Selon le Bureau de la coordination des affaires humanitaires (OCHA), 48,5 millions de personnes pourraient avoir besoin d’une assistance humanitaire en Afrique de l’Est en 2026. Cette situation, en partie causée par les chocs climatiques, engendre des déplacements massifs aux conséquences sanitaires graves.
Une insécurité sanitaire et alimentaire alarmante
En 2026, l’Afrique de l’Est subit de plein fouet des dérèglements climatiques extrêmes et cycliques. L’alternance entre des sécheresses prolongées et des inondations destructrices fragilise l’ensemble de la région, provoquant une grave insécurité alimentaire, des déplacements de populations et la propagation rapide de maladies. Pour les éleveurs et les agriculteurs, ces aléas se traduisent par des pertes économiques considérables, mettant en péril leur survie. Dans les zones en proie aux conflits, comme au Soudan, les inondations actuelles entraînent une recrudescence inquiétante du choléra, avec plus de 12 400 cas recensés par l’OCHA.

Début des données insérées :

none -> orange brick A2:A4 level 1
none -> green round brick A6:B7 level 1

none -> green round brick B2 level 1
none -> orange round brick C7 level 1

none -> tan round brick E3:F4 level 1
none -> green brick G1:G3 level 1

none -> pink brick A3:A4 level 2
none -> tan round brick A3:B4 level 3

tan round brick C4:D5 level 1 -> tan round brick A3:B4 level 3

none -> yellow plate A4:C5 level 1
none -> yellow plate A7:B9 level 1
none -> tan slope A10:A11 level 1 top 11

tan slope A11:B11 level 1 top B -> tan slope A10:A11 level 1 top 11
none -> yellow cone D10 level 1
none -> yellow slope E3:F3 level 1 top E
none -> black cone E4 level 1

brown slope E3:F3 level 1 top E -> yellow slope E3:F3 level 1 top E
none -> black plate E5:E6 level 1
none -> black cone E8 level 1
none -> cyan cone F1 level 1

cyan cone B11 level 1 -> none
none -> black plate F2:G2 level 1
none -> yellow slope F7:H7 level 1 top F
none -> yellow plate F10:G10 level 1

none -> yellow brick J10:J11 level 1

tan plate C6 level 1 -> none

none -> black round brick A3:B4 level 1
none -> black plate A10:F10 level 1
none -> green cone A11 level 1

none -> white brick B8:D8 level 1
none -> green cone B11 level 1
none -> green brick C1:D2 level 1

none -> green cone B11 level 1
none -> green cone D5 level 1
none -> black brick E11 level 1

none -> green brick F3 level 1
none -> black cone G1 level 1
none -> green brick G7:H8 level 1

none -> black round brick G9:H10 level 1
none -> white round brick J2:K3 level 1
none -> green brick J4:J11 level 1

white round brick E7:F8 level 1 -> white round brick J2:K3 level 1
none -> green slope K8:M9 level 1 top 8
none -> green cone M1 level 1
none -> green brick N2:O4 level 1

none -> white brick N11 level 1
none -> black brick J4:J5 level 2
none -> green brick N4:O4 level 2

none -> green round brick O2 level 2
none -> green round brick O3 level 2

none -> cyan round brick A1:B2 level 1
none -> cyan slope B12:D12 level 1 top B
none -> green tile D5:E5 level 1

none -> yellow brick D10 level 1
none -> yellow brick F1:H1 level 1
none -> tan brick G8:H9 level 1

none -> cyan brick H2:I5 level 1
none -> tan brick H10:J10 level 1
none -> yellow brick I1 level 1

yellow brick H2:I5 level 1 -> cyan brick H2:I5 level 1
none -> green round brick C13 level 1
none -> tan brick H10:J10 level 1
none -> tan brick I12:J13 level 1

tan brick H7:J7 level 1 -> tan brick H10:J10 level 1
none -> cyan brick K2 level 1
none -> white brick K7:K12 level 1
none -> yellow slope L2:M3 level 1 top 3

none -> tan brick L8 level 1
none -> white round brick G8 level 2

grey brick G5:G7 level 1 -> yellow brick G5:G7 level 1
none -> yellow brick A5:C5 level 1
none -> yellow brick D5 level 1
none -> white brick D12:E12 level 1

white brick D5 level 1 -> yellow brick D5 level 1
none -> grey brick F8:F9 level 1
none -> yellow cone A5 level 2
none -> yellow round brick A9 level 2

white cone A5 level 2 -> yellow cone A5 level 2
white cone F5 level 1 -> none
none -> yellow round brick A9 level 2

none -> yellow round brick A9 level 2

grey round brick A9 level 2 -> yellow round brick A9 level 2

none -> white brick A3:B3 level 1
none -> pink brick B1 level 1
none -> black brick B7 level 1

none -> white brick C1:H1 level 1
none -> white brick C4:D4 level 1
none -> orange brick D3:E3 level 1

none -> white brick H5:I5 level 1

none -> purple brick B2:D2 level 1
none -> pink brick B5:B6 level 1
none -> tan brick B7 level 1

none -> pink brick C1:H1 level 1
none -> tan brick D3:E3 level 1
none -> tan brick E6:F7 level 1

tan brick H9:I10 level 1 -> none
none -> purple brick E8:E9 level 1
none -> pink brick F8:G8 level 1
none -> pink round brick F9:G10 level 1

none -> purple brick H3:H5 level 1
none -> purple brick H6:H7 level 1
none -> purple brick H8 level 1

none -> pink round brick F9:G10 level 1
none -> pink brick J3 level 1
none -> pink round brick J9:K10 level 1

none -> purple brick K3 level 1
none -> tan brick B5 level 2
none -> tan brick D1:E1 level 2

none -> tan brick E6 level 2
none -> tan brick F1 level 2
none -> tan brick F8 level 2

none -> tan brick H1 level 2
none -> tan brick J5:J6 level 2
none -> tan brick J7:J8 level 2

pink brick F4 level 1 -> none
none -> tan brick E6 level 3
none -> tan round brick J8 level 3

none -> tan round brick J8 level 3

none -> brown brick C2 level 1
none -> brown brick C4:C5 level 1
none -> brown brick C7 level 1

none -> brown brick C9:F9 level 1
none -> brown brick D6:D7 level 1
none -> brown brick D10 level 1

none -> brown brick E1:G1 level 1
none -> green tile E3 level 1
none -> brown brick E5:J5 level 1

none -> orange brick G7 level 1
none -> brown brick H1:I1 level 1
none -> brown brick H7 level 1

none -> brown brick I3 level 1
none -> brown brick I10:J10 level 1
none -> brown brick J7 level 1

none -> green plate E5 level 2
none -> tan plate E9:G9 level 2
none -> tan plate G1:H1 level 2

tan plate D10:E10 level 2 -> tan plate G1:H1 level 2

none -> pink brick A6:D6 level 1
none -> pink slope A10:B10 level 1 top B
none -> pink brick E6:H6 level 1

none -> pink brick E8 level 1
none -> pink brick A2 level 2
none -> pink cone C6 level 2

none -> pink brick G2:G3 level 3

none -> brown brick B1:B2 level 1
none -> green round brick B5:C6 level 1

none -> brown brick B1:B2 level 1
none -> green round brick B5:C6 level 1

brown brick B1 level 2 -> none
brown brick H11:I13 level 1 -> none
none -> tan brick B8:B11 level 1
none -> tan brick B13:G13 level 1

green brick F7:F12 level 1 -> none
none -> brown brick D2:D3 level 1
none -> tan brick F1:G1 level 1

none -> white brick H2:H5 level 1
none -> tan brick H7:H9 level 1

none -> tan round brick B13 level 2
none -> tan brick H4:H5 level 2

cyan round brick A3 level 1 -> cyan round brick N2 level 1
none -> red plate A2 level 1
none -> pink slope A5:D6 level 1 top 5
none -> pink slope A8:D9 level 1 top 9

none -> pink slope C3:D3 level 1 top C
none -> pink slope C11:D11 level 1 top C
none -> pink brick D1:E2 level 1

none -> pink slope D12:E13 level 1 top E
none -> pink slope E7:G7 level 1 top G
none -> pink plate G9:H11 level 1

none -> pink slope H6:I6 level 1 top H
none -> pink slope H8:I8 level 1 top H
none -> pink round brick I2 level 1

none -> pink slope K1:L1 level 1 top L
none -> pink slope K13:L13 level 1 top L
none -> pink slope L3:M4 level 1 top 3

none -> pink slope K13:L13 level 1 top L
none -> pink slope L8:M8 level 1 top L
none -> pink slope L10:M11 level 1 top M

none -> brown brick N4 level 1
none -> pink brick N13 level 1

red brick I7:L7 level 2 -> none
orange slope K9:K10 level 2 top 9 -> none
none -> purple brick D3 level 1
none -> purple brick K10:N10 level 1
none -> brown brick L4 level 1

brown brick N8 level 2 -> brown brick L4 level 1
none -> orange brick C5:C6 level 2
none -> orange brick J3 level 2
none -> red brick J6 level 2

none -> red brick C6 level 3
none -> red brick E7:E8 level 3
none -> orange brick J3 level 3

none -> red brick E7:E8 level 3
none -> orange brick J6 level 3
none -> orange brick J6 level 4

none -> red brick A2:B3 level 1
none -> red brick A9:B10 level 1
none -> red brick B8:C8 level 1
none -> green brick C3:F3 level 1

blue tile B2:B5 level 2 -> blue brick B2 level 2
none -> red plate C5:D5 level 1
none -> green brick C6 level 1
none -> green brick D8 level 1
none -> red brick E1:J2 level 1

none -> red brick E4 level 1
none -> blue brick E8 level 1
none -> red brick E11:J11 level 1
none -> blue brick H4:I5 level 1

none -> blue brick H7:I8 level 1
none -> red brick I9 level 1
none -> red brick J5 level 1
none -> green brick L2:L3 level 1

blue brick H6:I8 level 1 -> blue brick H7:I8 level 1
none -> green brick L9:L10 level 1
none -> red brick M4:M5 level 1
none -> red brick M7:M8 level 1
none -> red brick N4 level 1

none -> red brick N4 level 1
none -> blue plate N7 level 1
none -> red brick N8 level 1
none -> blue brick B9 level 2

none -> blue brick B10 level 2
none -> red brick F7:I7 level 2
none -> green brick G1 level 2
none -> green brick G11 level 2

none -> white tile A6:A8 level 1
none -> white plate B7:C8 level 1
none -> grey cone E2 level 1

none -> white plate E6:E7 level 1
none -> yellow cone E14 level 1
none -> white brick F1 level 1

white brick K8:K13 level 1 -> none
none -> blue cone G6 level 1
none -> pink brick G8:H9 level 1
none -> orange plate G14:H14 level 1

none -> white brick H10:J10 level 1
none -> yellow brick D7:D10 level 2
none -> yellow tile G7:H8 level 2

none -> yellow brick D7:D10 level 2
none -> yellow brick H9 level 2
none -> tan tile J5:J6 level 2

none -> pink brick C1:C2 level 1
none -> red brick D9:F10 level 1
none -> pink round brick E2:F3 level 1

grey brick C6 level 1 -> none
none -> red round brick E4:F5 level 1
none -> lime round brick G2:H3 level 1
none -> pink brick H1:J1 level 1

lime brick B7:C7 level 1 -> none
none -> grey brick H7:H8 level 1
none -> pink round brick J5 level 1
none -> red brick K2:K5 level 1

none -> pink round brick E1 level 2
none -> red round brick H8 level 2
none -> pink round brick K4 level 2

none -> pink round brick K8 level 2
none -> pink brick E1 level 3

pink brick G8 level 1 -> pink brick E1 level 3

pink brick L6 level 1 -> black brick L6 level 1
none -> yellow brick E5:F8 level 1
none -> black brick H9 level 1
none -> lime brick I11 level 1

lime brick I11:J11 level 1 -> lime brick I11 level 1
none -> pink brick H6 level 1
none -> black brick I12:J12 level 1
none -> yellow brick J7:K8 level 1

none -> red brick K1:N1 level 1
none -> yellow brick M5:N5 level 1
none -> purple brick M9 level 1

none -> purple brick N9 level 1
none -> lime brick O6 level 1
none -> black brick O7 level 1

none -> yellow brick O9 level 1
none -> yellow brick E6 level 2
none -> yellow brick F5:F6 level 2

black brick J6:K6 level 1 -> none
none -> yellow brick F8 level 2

Dans les camps de réfugiés, la promiscuité est aggravée par une absence criante d’infrastructures : le manque de latrines et d’accès à l’eau potable contraint les populations à utiliser des eaux de surface souillées. Ces conditions favorisent le développement de maladies hydriques, dont les enfants sont les premières victimes. Par ailleurs, les camps situés dans des zones de conflit sont la cible d’attaques armées, de massacres et de violences sexuelles. Ces exactions forcent les populations à des déplacements incontrôlés vers des régions à haut risque, où les épidémies se propagent sans entrave.
48,5 millions de personnes en sursis
La situation humanitaire s’est davantage détériorée au deuxième trimestre 2026. L’agence onusienne souligne qu’au-delà de la crise sanitaire humaine, les moyens de subsistance sont menacés par des facteurs aggravants : au Burundi, près de 13 000 personnes ont été contraintes de fuir leur domicile, tandis que 457 foyers de peste porcine africaine ont été signalés dans les zones inondées, privant les communautés de leurs ressources vitales.
Un appel à l’action internationale
Malgré l’engagement des organisations internationales, le constat est amer : les fonds s’épuisent. La réorientation des budgets mondiaux vers d’autres théâtres de conflits laisse les acteurs de terrain démunis, en manque cruel de vaccins et de kits de réhydratation.
L’alerte de l’OCHA constitue un signal d’alarme. Sans la mise en place urgente de corridors sanitaires sécurisés et un réengagement financier massif de la communauté internationale, cette crise risque de devenir une catastrophe humaine aux répercussions irréversibles.